Wer für abweichende Haltungen nur Schweigen übrig hat, verrät das Erbe der Aufklärung


Wo die Moralisten mit erhobenem Zeigefinger die «Unwissenden» zum Schweigen bringen, ist der Kampf um die Vernunft am Ende. (Bild: Imago)
Im Juste Milieu, das sich als fortschrittlich versteht, stösst man mit einer Gegenposition nicht mehr auf Widerspruch, sondern erntet eine peinliche Stille. Das ist gefährlich.

Thomas Ribi | Neue Zürcher Zeitung

Es gibt Dinge, die sind furchtbar einfach: Wer Fleisch isst, handelt verantwortungslos, wer Auto fährt und sein Haus mit Öl heizt, vergeht sich vorsätzlich an der Umwelt, und wer dagegen ist, dass die Grenzen Europas vorbehaltlos für alle offenstehen, ist ein hartherziger Egoist.

Einverstanden, ganz so einfach sind die Dinge natürlich nicht. Aber für manche sind sie es eben trotzdem.

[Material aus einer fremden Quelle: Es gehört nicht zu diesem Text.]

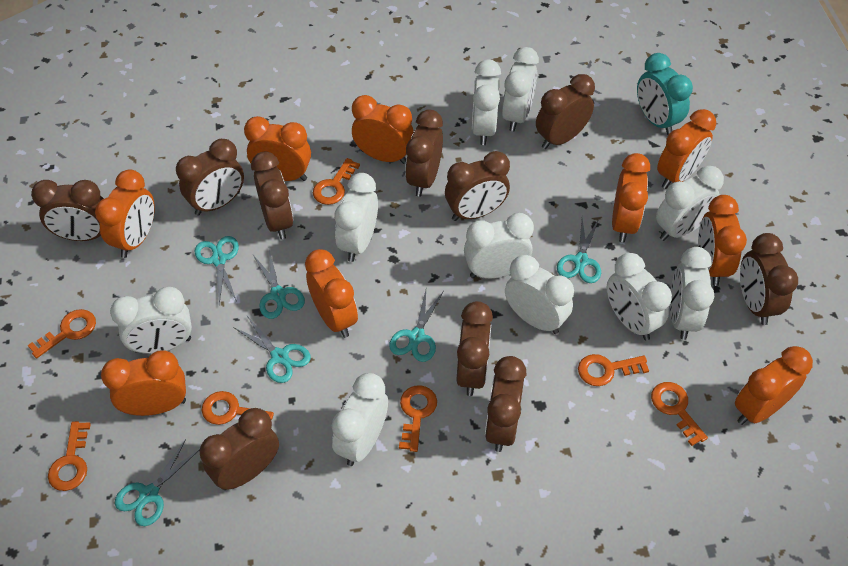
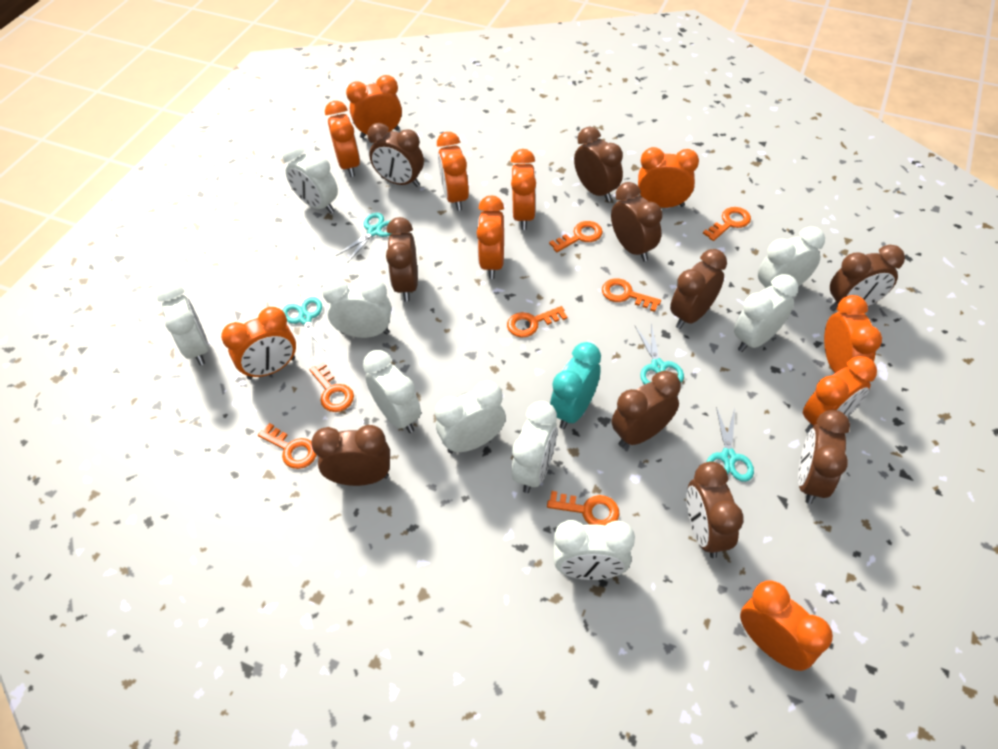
orange clock: 9 -> 10
turquoise scissors: 6 -> 4
white clock: 10 -> 9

Die Signale aus dem Juste Milieu, das sich linksliberal nennt und als Vorhut des gesellschaftlichen Fortschritts versteht, sind auf jeden Fall eindeutig: Man lebt sein Leben, wie alle anderen auch, in einem prekären Dauerkonflikt zwischen Anspruch und Wirklichkeit, aber man achtet peinlich genau darauf, dass die Gesinnung unerschütterlich bleibt. Sie muss das retten, was der Alltag an Konzessionen abfordert. Man ist zumindest Flexitarier, entschuldigt sich verlegen, weil man noch kein Elektroauto fährt, und empört sich über die Unmenschlichkeit einer Migrationspolitik, die darauf pocht, dass die gesetzlichen Bestimmungen eingehalten werden.